■ **Information supplied**
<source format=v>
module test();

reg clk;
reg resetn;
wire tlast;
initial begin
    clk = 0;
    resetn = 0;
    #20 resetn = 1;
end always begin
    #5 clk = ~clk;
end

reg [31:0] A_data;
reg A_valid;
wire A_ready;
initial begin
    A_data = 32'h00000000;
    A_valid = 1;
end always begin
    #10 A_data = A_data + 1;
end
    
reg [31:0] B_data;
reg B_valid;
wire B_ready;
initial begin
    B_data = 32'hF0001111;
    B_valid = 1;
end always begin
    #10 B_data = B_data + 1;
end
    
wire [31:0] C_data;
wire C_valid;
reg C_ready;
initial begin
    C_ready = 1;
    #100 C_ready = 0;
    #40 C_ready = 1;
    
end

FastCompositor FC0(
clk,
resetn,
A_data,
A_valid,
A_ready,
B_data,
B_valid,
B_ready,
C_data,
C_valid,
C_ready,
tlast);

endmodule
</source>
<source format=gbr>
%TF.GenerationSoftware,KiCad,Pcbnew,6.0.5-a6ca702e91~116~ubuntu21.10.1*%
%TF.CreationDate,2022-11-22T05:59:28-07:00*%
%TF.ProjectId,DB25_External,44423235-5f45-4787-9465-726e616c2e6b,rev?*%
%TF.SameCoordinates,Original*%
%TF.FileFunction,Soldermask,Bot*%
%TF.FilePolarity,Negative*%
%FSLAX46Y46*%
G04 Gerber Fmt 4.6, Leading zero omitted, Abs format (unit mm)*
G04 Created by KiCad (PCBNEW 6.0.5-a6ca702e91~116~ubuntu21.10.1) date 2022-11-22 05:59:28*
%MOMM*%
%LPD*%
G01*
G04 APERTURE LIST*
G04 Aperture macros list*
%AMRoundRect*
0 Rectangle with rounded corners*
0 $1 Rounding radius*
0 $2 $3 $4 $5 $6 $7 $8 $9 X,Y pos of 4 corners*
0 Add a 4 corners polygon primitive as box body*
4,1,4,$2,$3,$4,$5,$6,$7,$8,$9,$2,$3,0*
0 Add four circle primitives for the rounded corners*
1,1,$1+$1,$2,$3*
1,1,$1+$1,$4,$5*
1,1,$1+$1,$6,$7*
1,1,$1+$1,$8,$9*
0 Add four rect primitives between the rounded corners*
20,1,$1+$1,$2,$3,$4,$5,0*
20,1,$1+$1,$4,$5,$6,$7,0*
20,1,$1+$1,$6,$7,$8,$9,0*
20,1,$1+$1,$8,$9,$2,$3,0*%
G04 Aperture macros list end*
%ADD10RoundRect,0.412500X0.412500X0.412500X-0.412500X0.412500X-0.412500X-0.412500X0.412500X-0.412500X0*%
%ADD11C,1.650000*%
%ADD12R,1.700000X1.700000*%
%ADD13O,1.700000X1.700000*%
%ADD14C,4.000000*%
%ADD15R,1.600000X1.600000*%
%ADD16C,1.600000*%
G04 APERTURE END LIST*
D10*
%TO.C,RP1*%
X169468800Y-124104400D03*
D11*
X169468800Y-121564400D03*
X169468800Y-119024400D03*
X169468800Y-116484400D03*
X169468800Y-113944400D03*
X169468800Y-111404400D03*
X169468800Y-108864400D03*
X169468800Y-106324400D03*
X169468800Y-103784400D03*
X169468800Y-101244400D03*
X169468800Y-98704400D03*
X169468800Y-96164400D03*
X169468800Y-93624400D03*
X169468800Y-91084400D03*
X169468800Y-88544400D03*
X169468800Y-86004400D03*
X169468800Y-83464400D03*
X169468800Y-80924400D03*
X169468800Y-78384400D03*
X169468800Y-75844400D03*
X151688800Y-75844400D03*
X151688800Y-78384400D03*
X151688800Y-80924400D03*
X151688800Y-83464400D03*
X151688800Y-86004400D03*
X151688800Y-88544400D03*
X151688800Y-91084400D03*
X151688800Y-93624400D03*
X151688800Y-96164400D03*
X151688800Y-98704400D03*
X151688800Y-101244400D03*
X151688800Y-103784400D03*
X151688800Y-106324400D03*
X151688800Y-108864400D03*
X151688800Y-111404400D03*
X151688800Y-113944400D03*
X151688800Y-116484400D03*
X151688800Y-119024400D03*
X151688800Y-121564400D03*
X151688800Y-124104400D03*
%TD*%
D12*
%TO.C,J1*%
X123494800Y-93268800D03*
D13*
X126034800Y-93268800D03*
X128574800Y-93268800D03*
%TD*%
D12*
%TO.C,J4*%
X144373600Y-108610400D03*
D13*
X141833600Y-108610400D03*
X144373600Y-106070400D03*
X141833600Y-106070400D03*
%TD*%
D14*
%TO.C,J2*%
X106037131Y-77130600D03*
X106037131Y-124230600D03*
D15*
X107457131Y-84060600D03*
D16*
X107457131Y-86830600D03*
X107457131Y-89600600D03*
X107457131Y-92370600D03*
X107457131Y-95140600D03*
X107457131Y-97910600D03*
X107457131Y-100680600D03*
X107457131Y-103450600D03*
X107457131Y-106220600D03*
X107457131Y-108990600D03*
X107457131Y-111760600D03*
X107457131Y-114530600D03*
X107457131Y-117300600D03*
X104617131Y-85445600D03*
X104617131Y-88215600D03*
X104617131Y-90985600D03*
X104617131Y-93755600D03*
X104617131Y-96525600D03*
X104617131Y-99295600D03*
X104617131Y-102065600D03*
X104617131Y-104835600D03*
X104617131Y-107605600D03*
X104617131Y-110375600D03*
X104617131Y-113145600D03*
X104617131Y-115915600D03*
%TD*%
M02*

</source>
...
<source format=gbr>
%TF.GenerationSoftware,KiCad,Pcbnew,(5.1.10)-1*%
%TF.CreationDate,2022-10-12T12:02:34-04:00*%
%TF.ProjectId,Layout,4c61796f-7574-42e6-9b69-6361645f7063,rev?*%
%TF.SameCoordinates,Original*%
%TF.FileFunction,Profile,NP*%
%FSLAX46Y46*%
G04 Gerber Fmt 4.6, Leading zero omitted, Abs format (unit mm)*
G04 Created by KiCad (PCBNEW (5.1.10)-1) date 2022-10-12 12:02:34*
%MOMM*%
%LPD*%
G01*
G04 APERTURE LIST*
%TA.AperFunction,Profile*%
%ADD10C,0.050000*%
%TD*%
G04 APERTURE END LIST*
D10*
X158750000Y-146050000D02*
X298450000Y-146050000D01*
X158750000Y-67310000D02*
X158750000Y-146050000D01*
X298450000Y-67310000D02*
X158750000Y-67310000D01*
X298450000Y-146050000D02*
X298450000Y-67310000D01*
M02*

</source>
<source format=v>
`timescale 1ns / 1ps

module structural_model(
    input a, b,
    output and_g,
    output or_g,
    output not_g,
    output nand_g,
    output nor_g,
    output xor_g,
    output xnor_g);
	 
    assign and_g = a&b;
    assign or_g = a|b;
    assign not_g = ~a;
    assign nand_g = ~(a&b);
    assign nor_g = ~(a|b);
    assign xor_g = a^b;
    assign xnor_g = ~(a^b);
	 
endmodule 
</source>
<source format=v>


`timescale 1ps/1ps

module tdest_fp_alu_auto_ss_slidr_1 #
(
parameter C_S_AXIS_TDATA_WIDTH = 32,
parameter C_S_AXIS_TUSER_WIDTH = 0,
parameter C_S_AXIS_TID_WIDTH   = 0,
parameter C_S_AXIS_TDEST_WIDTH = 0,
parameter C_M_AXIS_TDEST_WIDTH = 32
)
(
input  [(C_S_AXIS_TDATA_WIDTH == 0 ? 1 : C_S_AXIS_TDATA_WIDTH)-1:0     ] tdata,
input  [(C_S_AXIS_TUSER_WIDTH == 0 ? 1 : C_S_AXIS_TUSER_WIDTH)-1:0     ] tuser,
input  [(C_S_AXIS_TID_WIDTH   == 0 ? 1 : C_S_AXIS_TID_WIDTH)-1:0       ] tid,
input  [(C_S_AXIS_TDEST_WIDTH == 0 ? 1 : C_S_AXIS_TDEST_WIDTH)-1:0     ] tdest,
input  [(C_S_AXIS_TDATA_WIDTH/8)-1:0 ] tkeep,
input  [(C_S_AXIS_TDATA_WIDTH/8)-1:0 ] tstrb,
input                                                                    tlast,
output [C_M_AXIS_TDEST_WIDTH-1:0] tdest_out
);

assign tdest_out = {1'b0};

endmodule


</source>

■ **Exercise goal**
Using the listing above, return word for word each line from the one that has "X104617131Y-88215600D03*" through the one that has "X104617131Y-113145600D03*", and no line outside that range.

■ **Response**
X104617131Y-88215600D03*
X104617131Y-90985600D03*
X104617131Y-93755600D03*
X104617131Y-96525600D03*
X104617131Y-99295600D03*
X104617131Y-102065600D03*
X104617131Y-104835600D03*
X104617131Y-107605600D03*
X104617131Y-110375600D03*
X104617131Y-113145600D03*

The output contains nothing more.